We must reflect seriously on overhunting of whales using modern, scientific whaling. The historical fact that we once drove whales to the point of extinction as a result of competitive whaling, based on body counts, was quite regrettable.

We do have to reflect on this and face whales as living things, regaining a sense of reverence and gratitude.

That makes it all the more important to find out how manty whales can be caught under legal Whale Research Program (research whaling), under the International Convention for the Regulation of Whaling, that is sustainable. Rather than using results from the Whale Research Program to find the maximum number of whales that can be caught, we should make maximum effective use of whales with the least number of whales caught.

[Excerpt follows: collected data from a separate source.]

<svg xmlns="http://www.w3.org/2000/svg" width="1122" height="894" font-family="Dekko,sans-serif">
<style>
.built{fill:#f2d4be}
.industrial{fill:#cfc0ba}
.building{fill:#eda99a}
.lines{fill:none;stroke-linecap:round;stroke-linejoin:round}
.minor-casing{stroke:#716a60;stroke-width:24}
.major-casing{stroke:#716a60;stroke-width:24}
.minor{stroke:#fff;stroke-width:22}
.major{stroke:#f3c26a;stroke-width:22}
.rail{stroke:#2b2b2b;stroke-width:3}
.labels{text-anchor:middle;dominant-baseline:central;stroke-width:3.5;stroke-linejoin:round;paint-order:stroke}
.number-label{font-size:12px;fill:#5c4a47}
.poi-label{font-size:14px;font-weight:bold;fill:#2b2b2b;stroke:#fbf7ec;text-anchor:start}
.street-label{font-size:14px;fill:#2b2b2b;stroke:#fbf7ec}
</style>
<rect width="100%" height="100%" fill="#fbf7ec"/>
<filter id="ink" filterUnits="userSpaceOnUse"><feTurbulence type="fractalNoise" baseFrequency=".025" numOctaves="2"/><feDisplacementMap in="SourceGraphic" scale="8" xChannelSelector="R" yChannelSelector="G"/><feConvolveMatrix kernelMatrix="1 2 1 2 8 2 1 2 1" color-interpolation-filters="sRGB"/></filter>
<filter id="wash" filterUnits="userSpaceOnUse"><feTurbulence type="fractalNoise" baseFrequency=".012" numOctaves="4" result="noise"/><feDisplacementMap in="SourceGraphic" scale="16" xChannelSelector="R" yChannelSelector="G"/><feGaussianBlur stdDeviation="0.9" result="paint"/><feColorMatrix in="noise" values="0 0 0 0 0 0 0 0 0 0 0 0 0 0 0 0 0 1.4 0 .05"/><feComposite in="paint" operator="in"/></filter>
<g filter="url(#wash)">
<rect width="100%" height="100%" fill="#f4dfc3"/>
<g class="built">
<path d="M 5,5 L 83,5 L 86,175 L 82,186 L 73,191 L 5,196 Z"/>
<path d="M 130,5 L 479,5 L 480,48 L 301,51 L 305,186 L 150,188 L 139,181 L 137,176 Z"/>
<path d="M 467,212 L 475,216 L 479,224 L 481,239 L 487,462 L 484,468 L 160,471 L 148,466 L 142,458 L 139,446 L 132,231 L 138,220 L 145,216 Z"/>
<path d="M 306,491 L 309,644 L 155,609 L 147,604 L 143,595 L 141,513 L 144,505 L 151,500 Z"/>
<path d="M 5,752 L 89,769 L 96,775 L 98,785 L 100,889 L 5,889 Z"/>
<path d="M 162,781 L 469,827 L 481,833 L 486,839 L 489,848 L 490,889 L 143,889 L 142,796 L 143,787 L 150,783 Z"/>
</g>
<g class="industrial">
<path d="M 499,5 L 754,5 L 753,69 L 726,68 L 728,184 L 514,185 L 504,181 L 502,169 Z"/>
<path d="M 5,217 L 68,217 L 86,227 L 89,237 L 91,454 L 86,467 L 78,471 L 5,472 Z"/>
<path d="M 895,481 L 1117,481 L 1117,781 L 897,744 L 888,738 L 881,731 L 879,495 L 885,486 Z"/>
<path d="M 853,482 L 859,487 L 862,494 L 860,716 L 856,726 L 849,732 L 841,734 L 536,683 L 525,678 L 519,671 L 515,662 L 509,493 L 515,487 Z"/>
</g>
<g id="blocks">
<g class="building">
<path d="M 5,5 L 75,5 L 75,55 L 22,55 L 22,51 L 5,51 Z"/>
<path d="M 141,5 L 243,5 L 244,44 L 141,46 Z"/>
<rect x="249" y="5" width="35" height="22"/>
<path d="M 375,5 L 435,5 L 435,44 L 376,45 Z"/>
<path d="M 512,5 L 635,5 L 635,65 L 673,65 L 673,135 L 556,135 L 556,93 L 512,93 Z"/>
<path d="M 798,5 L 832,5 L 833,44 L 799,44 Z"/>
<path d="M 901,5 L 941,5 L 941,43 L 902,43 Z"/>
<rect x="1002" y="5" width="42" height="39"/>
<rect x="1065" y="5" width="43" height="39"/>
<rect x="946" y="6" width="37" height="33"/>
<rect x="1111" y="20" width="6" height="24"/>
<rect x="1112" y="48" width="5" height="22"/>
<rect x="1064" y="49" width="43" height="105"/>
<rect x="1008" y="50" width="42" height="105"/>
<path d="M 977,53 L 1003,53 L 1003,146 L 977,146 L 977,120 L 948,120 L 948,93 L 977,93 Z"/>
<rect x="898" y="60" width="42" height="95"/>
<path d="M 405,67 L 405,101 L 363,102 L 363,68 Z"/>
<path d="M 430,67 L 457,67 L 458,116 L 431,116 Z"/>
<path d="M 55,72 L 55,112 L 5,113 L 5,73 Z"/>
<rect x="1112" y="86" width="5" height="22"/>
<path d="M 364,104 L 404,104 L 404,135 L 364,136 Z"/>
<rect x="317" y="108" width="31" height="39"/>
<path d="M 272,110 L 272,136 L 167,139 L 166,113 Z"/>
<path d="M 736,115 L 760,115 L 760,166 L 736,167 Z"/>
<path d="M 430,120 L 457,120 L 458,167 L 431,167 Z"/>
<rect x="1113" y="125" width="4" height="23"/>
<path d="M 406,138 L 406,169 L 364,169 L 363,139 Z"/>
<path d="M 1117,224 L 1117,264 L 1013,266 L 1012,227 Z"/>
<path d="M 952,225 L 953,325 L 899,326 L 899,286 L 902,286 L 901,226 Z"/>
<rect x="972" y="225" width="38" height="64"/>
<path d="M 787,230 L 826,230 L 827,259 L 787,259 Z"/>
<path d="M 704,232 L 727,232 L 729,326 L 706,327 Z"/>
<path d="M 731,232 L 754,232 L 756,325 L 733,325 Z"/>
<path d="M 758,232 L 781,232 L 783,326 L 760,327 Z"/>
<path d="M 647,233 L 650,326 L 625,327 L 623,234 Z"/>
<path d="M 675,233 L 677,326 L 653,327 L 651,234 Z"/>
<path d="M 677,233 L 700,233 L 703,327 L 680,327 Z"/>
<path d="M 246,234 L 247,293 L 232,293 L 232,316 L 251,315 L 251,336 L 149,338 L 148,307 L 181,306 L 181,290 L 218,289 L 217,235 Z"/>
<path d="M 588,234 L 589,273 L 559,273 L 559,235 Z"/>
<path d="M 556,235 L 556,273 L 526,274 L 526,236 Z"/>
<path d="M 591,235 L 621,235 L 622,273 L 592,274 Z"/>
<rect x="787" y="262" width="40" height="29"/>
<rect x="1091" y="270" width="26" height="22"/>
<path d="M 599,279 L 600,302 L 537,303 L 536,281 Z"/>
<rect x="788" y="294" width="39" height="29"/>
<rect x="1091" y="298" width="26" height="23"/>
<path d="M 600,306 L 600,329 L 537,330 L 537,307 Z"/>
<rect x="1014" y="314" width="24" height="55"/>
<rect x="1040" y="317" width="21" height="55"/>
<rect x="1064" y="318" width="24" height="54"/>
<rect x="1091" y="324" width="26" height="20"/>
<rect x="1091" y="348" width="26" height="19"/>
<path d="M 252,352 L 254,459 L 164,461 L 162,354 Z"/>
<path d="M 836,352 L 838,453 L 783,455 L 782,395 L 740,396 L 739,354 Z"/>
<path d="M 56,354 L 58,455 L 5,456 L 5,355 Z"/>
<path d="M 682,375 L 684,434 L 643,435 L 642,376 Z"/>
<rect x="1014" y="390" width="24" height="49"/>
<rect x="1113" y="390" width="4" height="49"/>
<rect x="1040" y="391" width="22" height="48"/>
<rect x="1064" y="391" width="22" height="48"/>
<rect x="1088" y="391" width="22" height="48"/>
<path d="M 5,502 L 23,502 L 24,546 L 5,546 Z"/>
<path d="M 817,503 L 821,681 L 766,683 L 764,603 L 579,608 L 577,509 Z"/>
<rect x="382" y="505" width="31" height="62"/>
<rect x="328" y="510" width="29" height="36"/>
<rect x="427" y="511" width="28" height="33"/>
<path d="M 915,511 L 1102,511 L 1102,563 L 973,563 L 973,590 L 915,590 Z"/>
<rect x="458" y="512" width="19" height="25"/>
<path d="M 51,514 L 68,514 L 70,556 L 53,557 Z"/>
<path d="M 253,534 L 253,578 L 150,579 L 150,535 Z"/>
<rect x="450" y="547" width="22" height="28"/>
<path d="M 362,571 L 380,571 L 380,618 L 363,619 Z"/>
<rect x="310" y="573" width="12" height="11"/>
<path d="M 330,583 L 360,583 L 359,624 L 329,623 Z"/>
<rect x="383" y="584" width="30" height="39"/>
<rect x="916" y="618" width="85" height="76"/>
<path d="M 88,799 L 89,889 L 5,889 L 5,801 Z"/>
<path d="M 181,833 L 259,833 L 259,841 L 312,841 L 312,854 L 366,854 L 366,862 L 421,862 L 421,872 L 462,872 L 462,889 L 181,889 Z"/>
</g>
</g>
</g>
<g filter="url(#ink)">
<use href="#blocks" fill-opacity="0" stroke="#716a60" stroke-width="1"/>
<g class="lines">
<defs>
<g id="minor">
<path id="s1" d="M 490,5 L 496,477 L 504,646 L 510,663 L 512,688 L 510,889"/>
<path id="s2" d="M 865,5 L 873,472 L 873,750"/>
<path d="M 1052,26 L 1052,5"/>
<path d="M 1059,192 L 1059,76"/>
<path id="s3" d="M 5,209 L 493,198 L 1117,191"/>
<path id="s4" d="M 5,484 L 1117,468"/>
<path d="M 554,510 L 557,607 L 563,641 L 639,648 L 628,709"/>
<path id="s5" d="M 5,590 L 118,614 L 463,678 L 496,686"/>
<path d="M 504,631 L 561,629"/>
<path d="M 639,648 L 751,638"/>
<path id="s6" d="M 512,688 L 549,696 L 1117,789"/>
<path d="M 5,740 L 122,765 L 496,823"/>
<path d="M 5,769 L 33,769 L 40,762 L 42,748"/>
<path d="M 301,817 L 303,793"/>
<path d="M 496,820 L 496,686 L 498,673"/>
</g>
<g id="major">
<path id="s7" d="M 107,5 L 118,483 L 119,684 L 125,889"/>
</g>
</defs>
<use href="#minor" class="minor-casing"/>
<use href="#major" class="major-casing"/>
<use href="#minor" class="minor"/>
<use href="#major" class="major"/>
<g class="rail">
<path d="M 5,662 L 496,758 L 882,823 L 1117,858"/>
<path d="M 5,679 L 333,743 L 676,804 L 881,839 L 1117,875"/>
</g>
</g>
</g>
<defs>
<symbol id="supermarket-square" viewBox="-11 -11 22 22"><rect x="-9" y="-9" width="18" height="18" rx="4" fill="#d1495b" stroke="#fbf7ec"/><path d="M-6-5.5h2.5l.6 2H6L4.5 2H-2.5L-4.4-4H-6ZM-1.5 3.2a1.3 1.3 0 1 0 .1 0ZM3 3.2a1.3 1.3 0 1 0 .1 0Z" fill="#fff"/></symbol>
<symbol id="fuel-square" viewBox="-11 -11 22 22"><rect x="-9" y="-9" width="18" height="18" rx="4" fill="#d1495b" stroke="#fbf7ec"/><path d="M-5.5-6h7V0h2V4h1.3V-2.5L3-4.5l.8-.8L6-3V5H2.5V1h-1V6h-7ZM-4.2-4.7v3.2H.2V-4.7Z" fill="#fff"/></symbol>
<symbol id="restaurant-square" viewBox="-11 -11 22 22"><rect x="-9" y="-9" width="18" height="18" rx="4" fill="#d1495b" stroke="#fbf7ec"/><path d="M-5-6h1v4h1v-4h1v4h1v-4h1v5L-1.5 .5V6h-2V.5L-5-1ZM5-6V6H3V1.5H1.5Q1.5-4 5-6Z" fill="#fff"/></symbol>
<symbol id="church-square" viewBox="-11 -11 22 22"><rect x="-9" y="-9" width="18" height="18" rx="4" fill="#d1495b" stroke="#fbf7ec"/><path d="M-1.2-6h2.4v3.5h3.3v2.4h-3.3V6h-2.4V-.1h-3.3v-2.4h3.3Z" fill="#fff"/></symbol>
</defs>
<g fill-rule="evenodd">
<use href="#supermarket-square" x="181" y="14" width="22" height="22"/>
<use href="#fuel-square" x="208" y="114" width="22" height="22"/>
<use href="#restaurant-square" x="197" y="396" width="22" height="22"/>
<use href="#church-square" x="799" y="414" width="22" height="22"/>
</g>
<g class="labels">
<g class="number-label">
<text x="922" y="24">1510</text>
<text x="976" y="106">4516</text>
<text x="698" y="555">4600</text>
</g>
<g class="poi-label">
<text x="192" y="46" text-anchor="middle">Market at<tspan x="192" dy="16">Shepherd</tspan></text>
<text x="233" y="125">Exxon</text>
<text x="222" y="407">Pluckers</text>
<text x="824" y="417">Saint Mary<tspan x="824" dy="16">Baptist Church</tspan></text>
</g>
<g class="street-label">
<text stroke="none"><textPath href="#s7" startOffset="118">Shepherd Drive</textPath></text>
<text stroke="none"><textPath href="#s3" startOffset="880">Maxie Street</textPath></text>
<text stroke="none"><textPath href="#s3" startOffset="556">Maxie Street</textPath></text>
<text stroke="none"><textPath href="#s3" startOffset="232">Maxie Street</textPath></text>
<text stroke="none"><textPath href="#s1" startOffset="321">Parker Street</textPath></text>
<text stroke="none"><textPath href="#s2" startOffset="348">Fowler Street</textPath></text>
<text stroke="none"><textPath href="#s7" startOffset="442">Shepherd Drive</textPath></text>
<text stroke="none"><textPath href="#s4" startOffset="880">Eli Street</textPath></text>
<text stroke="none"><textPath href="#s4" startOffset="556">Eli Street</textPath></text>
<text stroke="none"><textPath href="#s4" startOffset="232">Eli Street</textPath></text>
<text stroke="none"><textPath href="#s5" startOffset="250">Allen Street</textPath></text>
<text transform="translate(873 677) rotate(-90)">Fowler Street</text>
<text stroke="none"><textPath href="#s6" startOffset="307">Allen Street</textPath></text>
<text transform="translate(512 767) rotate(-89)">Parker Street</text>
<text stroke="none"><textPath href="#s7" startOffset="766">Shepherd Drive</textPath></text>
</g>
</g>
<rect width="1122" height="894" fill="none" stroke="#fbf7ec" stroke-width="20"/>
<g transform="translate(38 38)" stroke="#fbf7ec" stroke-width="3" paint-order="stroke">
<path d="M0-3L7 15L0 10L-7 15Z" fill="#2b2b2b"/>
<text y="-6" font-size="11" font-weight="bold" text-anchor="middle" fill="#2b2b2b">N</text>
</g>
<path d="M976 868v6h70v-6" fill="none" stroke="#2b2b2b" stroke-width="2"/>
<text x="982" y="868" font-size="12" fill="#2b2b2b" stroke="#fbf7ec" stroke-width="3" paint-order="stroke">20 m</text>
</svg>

I think that the future in whaling is hunting and not overhunting.

This chapter discussed how the Japanese historically valued whales and treated whales with respect. Foreigners, especially anti-whaling people, say that whale meat eating by the Japanese is needless slaughter and barbaric but the Japanese people’s feelings toward whales are in a different category than foreigners. It may be impossible to ask people who say those things to understand how the Japanese have long thought of whales but I would like at least the Japanese to have an understanding of this ethno-cultural trait.

I always ask anti-whaling activists to seriously consider the importance of the lives of the cattle they eat. Is there any difference in the value of life between cattle and whales? This line of thinking should not only apply to cattle but to other wild animals as well. Australians, who strongly oppose whaling, kill wild camels and kangaroos and butcher some of them but can they explain why camels and kangaroos are hunted but not whales? I would like anti-whaling people to give a serious thought again to “what it means for human beings to eat living things” while considering the basis and origin of human life.